---- Document segment
Language and Identity Theme Icon

In The Farming of Bones, groups of Haitians have settled uneasily in the Dominican Republic. Eventually, rising racial tensions lead to the 1937 Parsley Massacre, where Dominicans slaughtered thousands of Haitians. To identify and target Haitians, Dominican soldiers conducted a “linguistic test” about the pronunciation of the Spanish word for parsley, “perejil.” In Danticat’s historical novel, languages are used to define and classify one’s nationality, and differentiate between groups; ultimately, these differences are used to justify violence. Still, Danticat complicates the divisive power of language by creating characters that speak multiple dialectsthese characters demonstrate how cultural differences are not always clear cut. In this way, Danticat illustrates how language and nationality can be closely connected, but suggests that these classifications are ultimately malleable.

Throughout the novel, Danticat emphasizes that Haitian Creole and Spanish are central to Haitian and Dominican identity, and highlights the tensions that arise between these two nationalities. In one scene, a Haitian man claims that Dominicans treat Haitians as “foreigners” even if multiple generations were born in the Dominican Republic. The man claims that this line of thinking “makes it easier for them to push” Haitians out. This man makes this observation in Haitian Creole, a language that Haitians “most often” use amongst themselves in place of Spanish. By highlighting that this conversation about identity is in Haitian Creole, the narrator emphasizes the ways in which language is used to separate communities from one another.
--------
__Problem set__
**A.** In the text on language and identity, what Spanish word did Dominican soldiers use to test pronunciation?
**B.** Go on with the essay on language and identity, starting after its last sentence.
The listing after this text isn't needed.
---- Extracted data
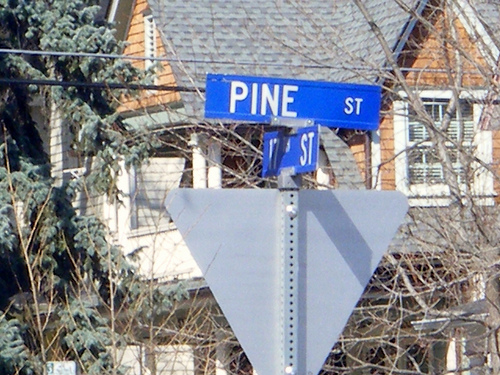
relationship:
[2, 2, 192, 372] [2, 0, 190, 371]
leaves on tree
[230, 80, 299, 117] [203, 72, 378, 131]
pine on sign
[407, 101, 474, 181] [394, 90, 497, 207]
mini blinds on window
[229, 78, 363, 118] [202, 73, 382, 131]
text on signs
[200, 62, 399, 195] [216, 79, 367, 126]
signs with text print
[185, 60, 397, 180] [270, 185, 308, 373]
signs on pole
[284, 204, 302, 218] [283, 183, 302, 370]
screw on pole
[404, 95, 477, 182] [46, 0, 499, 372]
window on house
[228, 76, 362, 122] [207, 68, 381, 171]
writing on sign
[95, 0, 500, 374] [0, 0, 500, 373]
tree next to house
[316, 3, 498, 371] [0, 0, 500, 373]
tree next to house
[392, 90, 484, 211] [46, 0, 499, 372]
window on house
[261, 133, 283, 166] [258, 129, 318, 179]
number on sign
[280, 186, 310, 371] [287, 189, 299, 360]
pole with holes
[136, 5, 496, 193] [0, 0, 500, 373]
roof of house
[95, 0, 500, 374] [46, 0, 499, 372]
tree near house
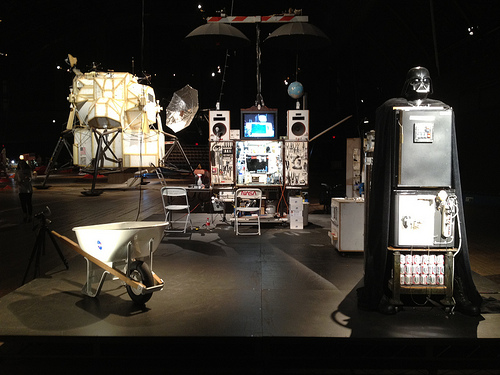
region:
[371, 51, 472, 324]
robot made with mask and boxes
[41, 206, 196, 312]
white wheelbarrow on dark floor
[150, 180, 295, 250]
two folding chairs that are open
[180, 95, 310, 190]
table with metal boxes of electronics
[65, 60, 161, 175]
structure composed of white panels and wood strips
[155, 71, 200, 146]
silver reflective umbrella on stand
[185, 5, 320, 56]
black umbrellas hanging from orange and white bar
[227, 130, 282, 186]
box with rectangular opening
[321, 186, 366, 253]
white cabinet trimmed in light wood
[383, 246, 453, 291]
rows of cans neatly stacked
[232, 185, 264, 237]
White folding chair with graffiti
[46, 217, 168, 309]
white metal and wood wheelbarrow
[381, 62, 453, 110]
Darth Vader head and cape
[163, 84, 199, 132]
light reflecting photographer's umbrella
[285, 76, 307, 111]
Globe of Earth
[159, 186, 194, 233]
Plain white metal folding chair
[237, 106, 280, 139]
Television screen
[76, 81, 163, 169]
taped up back of set piece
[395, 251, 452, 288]
Cans stacked in compartment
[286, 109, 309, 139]
White stereo speaker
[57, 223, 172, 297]
this is a wheelbarrow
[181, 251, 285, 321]
this is the floor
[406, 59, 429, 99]
this is a statue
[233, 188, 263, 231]
this is a chair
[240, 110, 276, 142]
this is a television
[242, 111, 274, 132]
the television is on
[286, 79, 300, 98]
this is a globe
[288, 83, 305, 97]
the globe is round in shape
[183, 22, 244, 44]
this is an umbrella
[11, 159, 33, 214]
this is a lady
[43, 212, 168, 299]
White wheelbarrow with wooden handles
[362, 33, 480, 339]
Large metal robot wearing black cape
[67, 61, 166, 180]
Yellow and white model spaceship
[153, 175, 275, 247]
Two gray folding chairs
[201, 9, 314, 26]
White and red sign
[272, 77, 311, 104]
Blue globe model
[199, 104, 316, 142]
Two white and black speakers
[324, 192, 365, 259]
Gray file cabinet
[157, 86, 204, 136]
Metallic flash screen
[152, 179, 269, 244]
two gray folding chairs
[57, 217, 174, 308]
wheel barrow with black tire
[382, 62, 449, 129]
head of Star Wars character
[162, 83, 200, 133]
silver umbrella for photography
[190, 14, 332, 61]
two black umbrellas side by side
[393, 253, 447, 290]
stacks of cans in box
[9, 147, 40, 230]
woman in black pants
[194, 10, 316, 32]
long orange and white board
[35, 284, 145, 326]
shadow of wheel barrow on floor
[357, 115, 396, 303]
black cape over three boxes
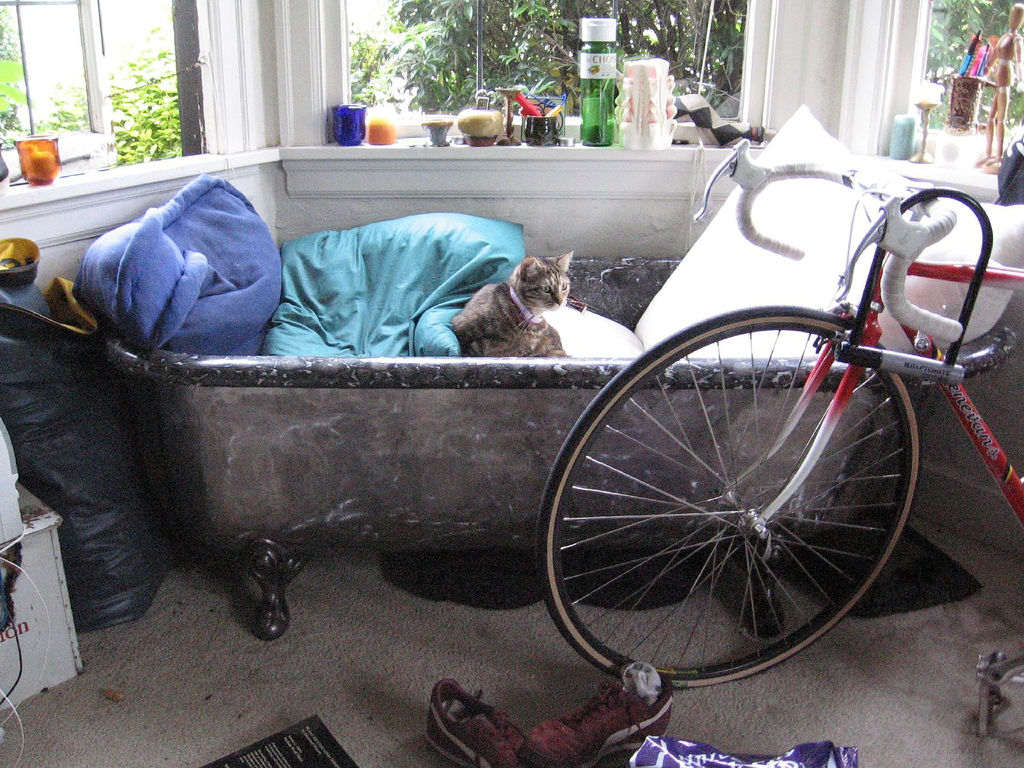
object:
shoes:
[541, 651, 687, 752]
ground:
[0, 525, 1018, 765]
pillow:
[76, 171, 293, 362]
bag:
[0, 299, 173, 635]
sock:
[621, 655, 671, 705]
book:
[186, 709, 380, 765]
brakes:
[684, 134, 764, 232]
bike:
[528, 135, 1023, 741]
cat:
[451, 247, 593, 362]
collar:
[493, 280, 554, 321]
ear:
[517, 250, 549, 280]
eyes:
[535, 283, 556, 295]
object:
[411, 93, 461, 163]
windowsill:
[870, 136, 1013, 231]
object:
[877, 98, 923, 185]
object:
[559, 134, 583, 147]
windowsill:
[276, 108, 783, 191]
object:
[506, 104, 561, 160]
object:
[681, 93, 745, 147]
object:
[451, 93, 509, 169]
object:
[12, 135, 67, 186]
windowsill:
[3, 160, 267, 206]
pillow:
[269, 219, 524, 369]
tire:
[528, 286, 942, 727]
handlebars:
[867, 194, 964, 340]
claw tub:
[98, 289, 883, 665]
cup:
[317, 96, 369, 148]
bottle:
[577, 1, 627, 155]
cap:
[573, 13, 623, 50]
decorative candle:
[607, 41, 687, 167]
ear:
[548, 245, 583, 275]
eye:
[551, 275, 571, 299]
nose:
[544, 288, 572, 308]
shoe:
[399, 662, 561, 766]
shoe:
[958, 621, 1023, 766]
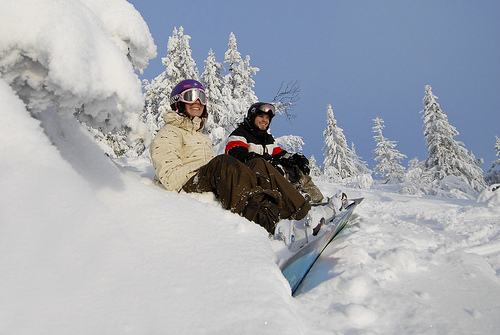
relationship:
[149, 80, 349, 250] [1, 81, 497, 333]
couple sitting in snow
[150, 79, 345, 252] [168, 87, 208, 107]
woman wearing goggles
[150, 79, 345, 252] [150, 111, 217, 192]
woman wearing a coat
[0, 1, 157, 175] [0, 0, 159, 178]
tree covered with snow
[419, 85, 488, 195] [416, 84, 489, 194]
tree covered with snow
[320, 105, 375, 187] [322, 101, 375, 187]
tree covered with snow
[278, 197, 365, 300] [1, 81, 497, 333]
snowboard on snow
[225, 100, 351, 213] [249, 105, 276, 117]
man wearing goggles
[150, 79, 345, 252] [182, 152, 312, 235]
woman wearing pants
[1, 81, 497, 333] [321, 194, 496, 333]
snow has tracks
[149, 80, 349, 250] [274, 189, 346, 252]
couple wearing snowboots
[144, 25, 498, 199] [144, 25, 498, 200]
trees are covered with snow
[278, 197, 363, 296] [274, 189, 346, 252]
snowboard are attached to snowboots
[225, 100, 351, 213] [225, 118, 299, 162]
man wearing a coat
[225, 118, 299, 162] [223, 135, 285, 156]
coat has red and white stripes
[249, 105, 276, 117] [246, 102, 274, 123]
goggles are on helmet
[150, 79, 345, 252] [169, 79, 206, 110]
woman wearing helmet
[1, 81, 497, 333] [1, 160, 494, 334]
snow on ground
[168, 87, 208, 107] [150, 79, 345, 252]
goggles are worn by woman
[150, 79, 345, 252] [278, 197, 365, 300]
woman wearing a snowboard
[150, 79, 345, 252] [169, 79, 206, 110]
woman wearing a helmet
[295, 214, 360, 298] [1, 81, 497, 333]
shadow in snow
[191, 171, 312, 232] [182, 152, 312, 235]
snow on pants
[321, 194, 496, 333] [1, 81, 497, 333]
tracks in snow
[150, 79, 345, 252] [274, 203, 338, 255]
woman wearing snowboots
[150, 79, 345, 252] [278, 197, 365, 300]
woman wearing snowboard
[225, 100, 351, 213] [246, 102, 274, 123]
man wearing a helmet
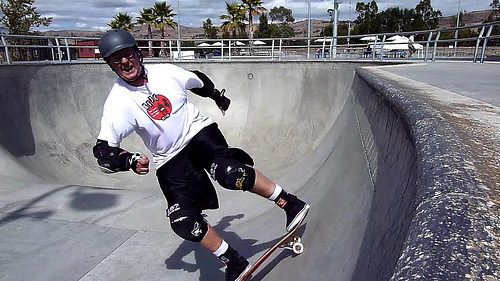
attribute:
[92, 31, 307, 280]
man — happy, senior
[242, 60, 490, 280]
ramp — concrete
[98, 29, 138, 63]
helmet — black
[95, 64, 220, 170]
shirt — white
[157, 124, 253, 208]
shorts — black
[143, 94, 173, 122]
logo — cicular, red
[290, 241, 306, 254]
wheel — white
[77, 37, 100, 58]
building — brown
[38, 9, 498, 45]
moutain — distant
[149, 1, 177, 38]
palm — distant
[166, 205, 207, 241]
knee-pad — black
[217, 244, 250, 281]
shoe — black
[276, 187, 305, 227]
shoe — black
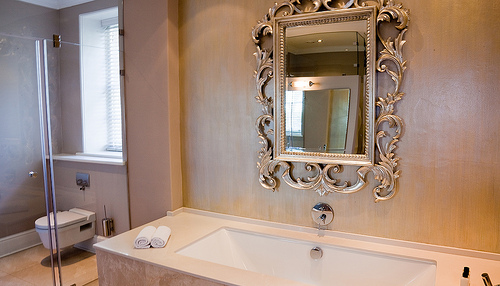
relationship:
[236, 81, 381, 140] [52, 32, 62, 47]
glass room divider with metal bracket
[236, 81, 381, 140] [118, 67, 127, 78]
glass room divider with metal bracket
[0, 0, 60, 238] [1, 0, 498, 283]
wall in bathroom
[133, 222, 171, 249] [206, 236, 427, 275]
towels on tub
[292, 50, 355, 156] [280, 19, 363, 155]
reflection in glass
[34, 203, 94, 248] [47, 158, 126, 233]
toilet attached to wall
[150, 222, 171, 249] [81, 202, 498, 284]
towels on sink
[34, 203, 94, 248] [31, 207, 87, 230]
toilet with lid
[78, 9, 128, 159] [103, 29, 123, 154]
window with blinds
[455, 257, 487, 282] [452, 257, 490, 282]
small bottles with black lids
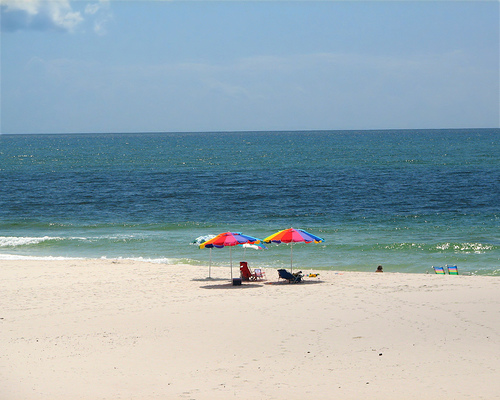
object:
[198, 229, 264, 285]
beach umbrellas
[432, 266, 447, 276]
beach chairs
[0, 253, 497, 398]
beach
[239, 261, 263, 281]
chairs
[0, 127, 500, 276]
ocean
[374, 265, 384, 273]
person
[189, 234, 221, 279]
umbrella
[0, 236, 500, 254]
wave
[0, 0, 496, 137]
sky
--------
__Answers in order__
**A.** "Perejil," the Spanish word for parsley.

**B.**
In another scene, Señor Valencia recalls an interaction in Amabelle’s childhood: Amabelle was asked “who [she] belonged to,” and had replied that she “belonged” to herself. It is significant that Amabelle makes this declaration in Haitian Creole, representing how her identity is affirmed through language. Moreover, this discussion occurs alongside the “Massacre River,” named for a bloody dispute between French and Spanish settlers. As the river is a symbol of warring national forces, Amabelle’s use of Haitian Creole reinforces her cultural identity and her loyalty to her homeland.

As Amabelle joins a group of refugees, she interacts with two Dominican sisters who do not “speak any Kreyòl.” The group splits up, saying the Dominican Republic is the sisters’ country; the refugees tell the sisters to “find the border themselves.” In this way, language is once again used to demarcate national loyalties, as the Haitian refugees treat the sisters differently due to their inability to speak Haitian Creole.

Danticat then illustrates how these distinctions in language are often used to justify conflict. For example, at one point in the novel, Amabelle is in the midst of a crowd of nationalistic Dominicans and hears “worried Kreyòl-whispering voices.” She guesses these speakers “might have wanted” to gather together, but understands that this “would be dangerous.” Amabelle begins to realize that differences in language can provoke tension: speaking Haitian Creole can draw unwanted attention and suspicion, and has the potential to spark danger.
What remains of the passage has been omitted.